> **Extract provided**
Yes, I'm all in favor of roots and root finding. Raising to powers is an important concept. I'm also a big believer in "infinite series" i.e. the sums and sequences portion of precalc, where you're both converging and/or your partial sums are converging... I'm a big fan of that stuff.
However, I think it's very important that we get away from numbers, meaning anything in the N, Z, Q, R, C pool, and focus on other objects that many also be multiplied, such as permutations.
A permutation, in this namespace, is like a mapping of the letters A to Z unto themselves, such that each letter is paired with another (or itself). The identity permutation points every letter to itself.
When you multiply two permutations, you get the one that does the work of both, e.g. if A -> R in the first and R -> K in the next, then their product goes from A to K in one step.
These kinds of object are somewhat tedious to work with by hand and students rapidly get carpel tunnel or throw fits in frustration, twirling and foaming on the floor, as if possessed by demons.
We don't get that behavior with bright talking screens are enlisted, and when we let computers do the guts of the operations. We program though, which means we take control, have insight. Programming your permutations, teaching them how to "multiply" is not just "for programmers" (the way they say in Florida), it's for anyone learning math, as this is group theory / abstract algebra, right at the core of the disciplines.
So the nth root of a permutation: that makes sense. We can do "power tables" which show how often permutations cycle, when multiplied by themselves.
There's this thing about using the GCD (greatest common divisor algorithm) to get the totatives of a number, those positive numbers < N with no factors in common with N. If you multiply totatives modulo N, you get a group. You are also laying some stepping stones for understanding cryptography, RSA in particular, within reach by senior year. This is the digital math track I talk about, used in the better schools with state of the art STEM curricula.
There's a gap between schools with digital savvy and real STEM, and lower quality laggard schools that don't have such quality curricula. The USA is for the most part far behind, but here and there has some pockets of excellence. We can't really break it down by race though, as the better STEM schools are not furnishing us with exactly those kinds of statistics. They're not even really "schools" in many cases, just learning environments in cyberspace with no zip code, so more like Facebook (a socially engineered meeting space).

> **Given information**
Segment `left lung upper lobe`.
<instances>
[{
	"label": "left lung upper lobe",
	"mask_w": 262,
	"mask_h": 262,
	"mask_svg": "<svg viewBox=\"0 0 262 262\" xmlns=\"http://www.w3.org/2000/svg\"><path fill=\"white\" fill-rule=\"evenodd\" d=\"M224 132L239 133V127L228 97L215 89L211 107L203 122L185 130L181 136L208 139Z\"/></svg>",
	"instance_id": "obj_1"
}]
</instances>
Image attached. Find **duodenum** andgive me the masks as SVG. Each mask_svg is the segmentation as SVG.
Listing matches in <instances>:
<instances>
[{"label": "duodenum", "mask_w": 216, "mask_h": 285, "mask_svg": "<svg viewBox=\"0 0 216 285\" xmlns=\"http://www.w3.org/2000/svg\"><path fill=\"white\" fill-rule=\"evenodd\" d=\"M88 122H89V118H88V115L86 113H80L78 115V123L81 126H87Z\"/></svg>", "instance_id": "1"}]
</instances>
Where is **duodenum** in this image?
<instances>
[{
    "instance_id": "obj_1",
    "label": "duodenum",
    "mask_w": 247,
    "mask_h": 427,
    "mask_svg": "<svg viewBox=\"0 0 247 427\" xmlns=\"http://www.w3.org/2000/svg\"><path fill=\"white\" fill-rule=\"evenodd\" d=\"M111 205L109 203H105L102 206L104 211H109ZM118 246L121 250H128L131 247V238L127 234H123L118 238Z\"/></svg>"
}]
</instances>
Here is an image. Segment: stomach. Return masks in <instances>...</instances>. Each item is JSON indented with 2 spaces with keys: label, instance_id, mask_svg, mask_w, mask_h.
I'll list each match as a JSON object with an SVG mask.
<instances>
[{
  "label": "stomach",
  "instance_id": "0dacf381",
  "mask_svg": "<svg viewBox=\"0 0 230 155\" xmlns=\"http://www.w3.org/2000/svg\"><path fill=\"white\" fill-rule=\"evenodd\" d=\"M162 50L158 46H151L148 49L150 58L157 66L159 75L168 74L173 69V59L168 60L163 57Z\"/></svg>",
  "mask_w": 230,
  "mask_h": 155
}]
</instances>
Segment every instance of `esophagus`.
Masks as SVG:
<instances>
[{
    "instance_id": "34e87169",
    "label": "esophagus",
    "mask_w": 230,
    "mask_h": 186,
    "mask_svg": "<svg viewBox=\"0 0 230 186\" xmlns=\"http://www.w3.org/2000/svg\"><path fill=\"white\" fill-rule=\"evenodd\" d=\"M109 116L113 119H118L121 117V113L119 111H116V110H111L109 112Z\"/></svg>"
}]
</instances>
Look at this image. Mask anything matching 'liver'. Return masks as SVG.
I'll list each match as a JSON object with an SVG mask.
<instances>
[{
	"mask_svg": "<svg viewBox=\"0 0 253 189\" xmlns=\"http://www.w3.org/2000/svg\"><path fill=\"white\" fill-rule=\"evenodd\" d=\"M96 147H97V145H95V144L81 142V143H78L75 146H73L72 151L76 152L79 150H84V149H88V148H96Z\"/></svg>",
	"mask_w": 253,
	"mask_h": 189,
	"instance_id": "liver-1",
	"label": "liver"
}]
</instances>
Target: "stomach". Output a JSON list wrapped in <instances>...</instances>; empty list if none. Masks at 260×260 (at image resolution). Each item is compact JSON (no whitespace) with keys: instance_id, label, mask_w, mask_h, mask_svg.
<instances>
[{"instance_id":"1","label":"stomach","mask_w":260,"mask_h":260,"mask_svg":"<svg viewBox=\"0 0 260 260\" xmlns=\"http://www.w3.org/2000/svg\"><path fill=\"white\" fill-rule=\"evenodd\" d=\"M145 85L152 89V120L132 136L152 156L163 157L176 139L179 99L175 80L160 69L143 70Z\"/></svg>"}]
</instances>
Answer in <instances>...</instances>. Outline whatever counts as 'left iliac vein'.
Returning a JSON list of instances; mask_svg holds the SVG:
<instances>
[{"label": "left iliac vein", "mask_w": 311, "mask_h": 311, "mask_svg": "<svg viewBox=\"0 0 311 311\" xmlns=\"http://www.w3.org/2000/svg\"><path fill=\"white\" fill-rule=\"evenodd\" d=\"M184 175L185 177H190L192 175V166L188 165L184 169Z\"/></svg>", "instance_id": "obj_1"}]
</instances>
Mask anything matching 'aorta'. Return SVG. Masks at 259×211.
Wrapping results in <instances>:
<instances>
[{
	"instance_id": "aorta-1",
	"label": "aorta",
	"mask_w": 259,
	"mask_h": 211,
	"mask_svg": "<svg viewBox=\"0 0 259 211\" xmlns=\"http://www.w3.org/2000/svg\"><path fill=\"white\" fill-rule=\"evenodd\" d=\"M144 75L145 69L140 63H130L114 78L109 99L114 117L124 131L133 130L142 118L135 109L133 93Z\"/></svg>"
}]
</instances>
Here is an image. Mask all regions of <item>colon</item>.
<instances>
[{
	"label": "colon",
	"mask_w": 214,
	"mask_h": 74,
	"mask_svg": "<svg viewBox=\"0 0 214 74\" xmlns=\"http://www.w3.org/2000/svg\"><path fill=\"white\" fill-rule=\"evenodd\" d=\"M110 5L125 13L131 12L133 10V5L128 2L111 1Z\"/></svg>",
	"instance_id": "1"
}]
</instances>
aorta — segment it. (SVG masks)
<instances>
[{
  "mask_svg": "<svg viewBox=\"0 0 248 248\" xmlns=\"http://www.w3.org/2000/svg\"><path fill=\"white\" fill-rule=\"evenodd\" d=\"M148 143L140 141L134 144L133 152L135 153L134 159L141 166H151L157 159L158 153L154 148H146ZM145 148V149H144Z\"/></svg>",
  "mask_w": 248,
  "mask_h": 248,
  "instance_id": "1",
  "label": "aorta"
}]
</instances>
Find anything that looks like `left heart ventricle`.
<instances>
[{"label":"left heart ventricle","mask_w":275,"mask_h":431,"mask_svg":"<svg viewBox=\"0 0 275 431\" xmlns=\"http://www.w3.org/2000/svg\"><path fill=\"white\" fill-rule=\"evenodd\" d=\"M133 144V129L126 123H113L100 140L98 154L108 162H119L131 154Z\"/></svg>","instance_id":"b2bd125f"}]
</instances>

> **Exercise requirements**
Quote from the post on permutations the passage that begins with the words containing "A permutation, in" and ends with "letter to itself.". The entries have no connection to the post on permutations.

> **Answer to the problem**
A permutation, in this namespace, is like a mapping of the letters A to Z unto themselves, such that each letter is paired with another (or itself). The identity permutation points every letter to itself.